Посмотрел на правый фланг, команд не понадобилось, командир первого взвода уже согласно плану вывел своих бойцов на зачистку. Быстро согнали в кучки пленных и, чуть подумав, погнали их оттаскивать в сторону раненых. Вот и все, можно вылезать. Народ толпой повалил на дорогу. Кто-то принялся собирать трофеи, кто-то перевязывал раненных, кто-то оторопело бродил среди мертвых тел. Я глянул на часы, до встречи идущего к нам полка по расчету оставалось три-четыре часа. Надо поторапливаться, нам еще выдвигаться на помощь второй группе. Бронепоезд приедет раньше, но он идет без пехоты и с ним справятся без нас. Там все решат пушки, а наши винтовки и пулеметы без надобности.
Вскоре подтянулись двуколки. Я оставил один взвод собирать трофеи, а с остальными отправился обратно. Только боеприпасов добрали и станковые пулеметы закинули внутрь бронемашины.
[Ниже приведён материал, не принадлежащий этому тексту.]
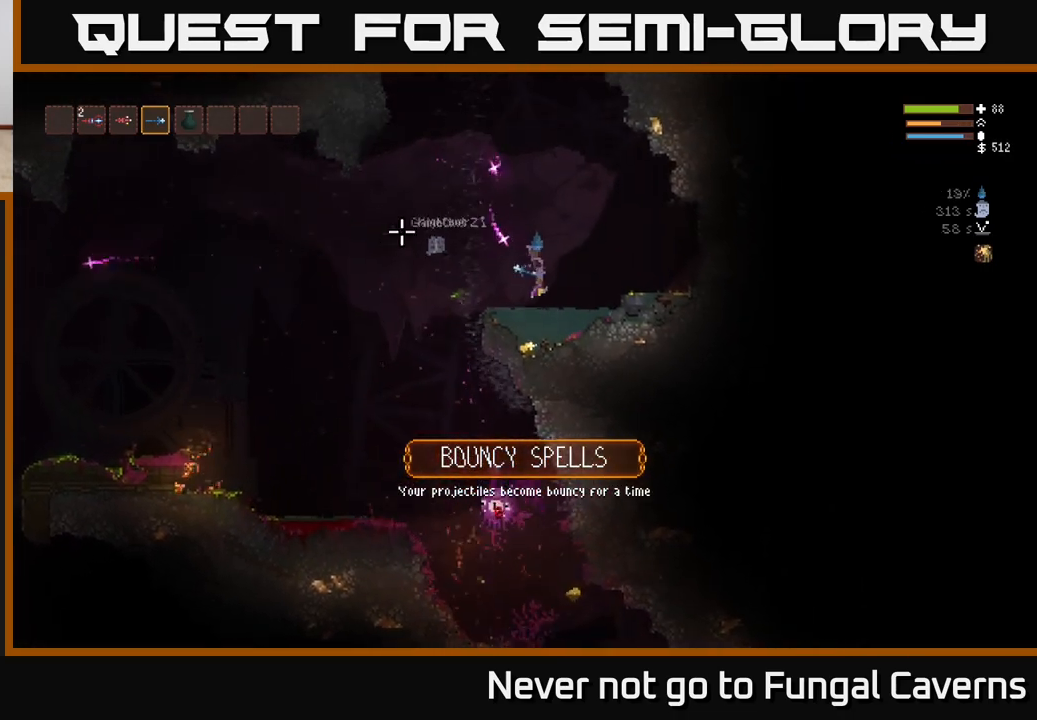
{"buttons": ["L2", "R2"], "left_stick": "left", "right_stick": "up-left", "events": [[117, "left_stick", "left"], [233, "L2", "down"], [267, "right_stick", "left"], [483, "R2", "down"], [483, "right_stick", "up-left"]]}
На подходе к станции мы услышали частую пушечную стрельбу. Отряд остановился и вперед умчался один бронеавтомобиль. Я прислушивался к стрельбе, пытаясь понять, что происходит на станции. Пушечная стрельба уже прекратилась, и сейчас были слышны только короткие пулеметные очереди и редкие винтовочные выстрелы. Понятно, что это, скорее всего, заявился бронепоезд и судя по молчанию пушек, он для станции уже не опасен. Видимо, отъехал подальше, а перестрелку сейчас ведет высланный вперед десант. Ну да, логично. Станция захвачена оказалась, что там и как не известно. Следовательно, для командира БеПо самое правильное решение — провести разведку боем. Ну а для нас самое логичное — тихонько зайти с тыла и застать врага врасплох. Вряд ли они сидят запершись, а даже если и так, то в мертвую зону бойцы проскочат, а там гранат накидают в амбразуры или еще что-нибудь придумаем. Хотя чего мозг зря кипятить, разведка вернется, тогда и планы строить будем. Я перестал вышагивать туда-сюда и уставился на дорогу.
— Товарищ командир, разрешите пару слов. — негромко обратился Воронов.
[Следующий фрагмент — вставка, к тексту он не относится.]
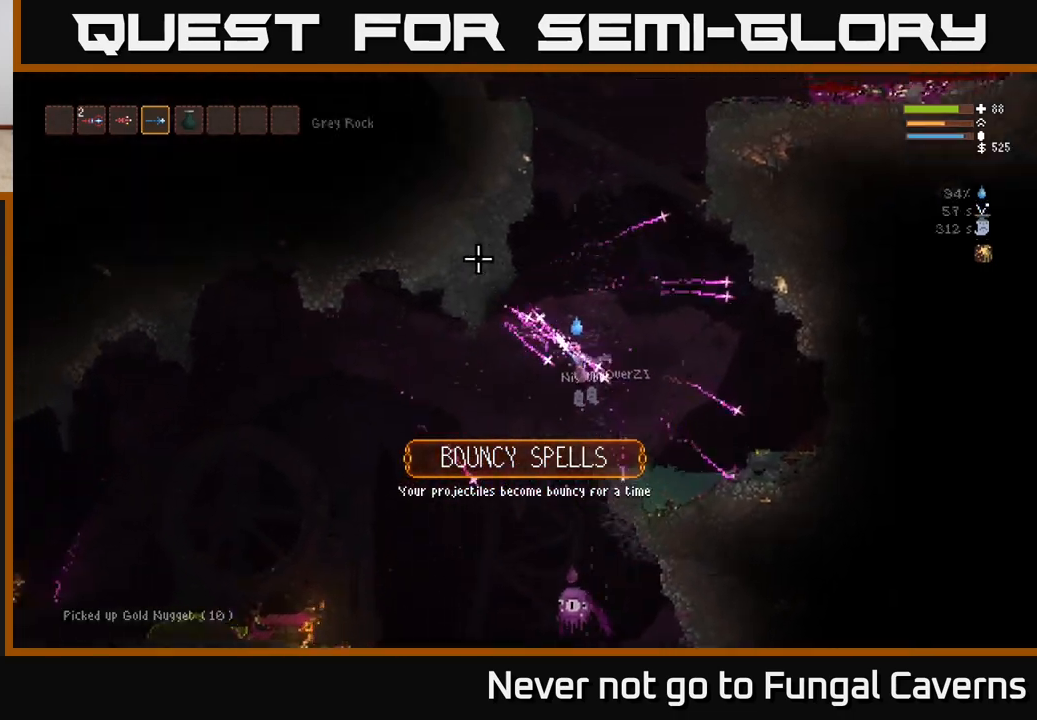
{"buttons": ["R2"], "left_stick": "left", "right_stick": "down", "events": [[33, "right_stick", "left"], [133, "right_stick", "up-left"], [250, "right_stick", "down"], [300, "R2", "up"], [367, "R2", "down"]]}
Интересный тип этот Воронов. К нам он пришел сам, услышав про создание отряда от кого-то из знакомых офицеров, хотя революционные идеалы свободы, равенства и братства ему совершенно безразличны. Дело в том, что после ранения врачи ему запретили возвращаться на фронт, поскольку подполковника часто мучили жуткие головные боли. Ему предлагали место в штабе дивизии, но он отказался. Вместо этого он вломился ко мне в кабинет и предложил свои услуги с условием службы в строю, непременно на передовой. В этом его стремлении воевать не было не фанатичного патриотизма, ни ненависти к немцам, подполковник Воронов просто считал, что его место во время войны только в бою, а зачем и почему неважно. Для нас он был ценным приобретением именно своей аполитичностью. Я надеялся привязать его к Красной Гвардии навсегда, уж больно толковый командир был. Так что отношения с ним я старался поддерживать хорошие и с готовностью отозвался.